Lo specchio d’acqua, dalla forma morbida e arrotondata, si estende per circa due ettari e conserva ancora oggi le tracce evidenti dell’antico ghiacciaio che modellò questa valle, come la morena frontale ben visibile lungo i versanti.

Il lago colpisce per il colore smeraldino delle sue acque, dovuto alla ricca presenza di alghe sommerse, e per l’equilibrio delicato dell’ecosistema che lo circonda. Sulle rive si alternano lamineti e fasce palustri, mentre tutt’intorno una fitta faggeta, interrotta da ontani, carpini, abeti bianchi e pioppi, avvolge il bacino in un silenzio ovattato.
L’area ospita anche specie botaniche rare ed endemiche, come la Vicia sirinica e l’Astragalus sirinicus, che ne accrescono il valore scientifico e naturalistico.

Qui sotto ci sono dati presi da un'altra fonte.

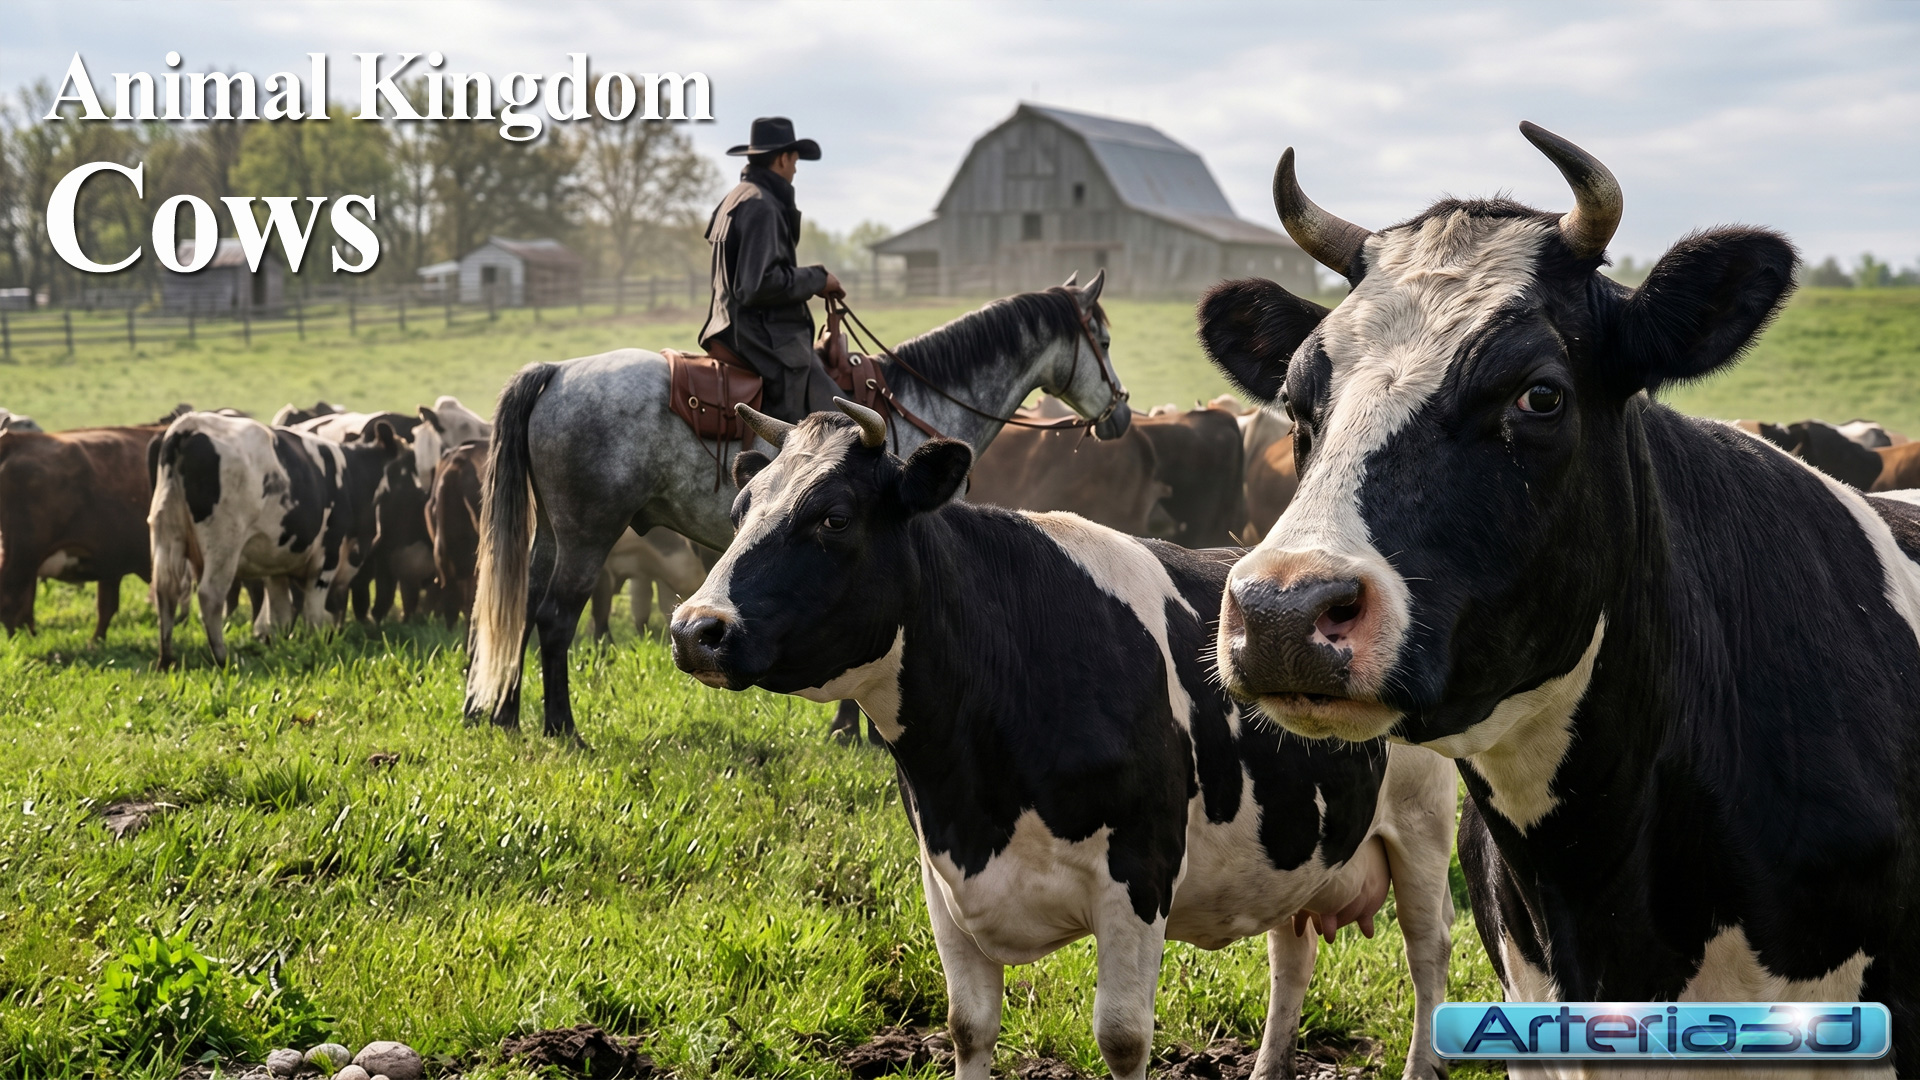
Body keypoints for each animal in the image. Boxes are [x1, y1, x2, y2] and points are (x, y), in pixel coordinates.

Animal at [0, 425, 165, 641]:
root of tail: (15, 440)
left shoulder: (111, 561)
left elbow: (107, 606)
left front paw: (97, 642)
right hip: (23, 556)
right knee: (11, 601)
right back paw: (19, 640)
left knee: (23, 602)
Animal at [148, 412, 410, 667]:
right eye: (388, 487)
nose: (377, 531)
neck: (349, 477)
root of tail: (189, 425)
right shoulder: (327, 554)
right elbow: (313, 613)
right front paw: (316, 646)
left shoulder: (276, 566)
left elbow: (281, 615)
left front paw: (281, 648)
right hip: (223, 544)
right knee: (210, 595)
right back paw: (222, 657)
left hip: (167, 532)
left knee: (165, 592)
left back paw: (166, 658)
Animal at [668, 401, 1458, 1080]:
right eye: (741, 510)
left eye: (833, 517)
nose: (694, 628)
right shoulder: (942, 878)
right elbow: (968, 1027)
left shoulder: (1139, 873)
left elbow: (1122, 1036)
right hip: (1300, 844)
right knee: (1291, 956)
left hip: (1422, 830)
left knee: (1430, 953)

Facilmente raggiungibile da Lagonegro, lungo la strada per Moliterno, il Lago Laudemio è una meta privilegiata per il trekking e le escursioni, per chi cerca natura autentica, paesaggi di montagna e atmosfere quasi nordiche nel cuore della Basilicata. Inoltre, in inverno diventa un ottimo punto di partenza per le stazioni sciistiche del Monte Sirino, regalando incantevoli paesaggi innevati.
Un luogo dove l’acqua, la foresta e la memoria glaciale si fondono in uno dei quadri più suggestivi dell’Appennino lucano.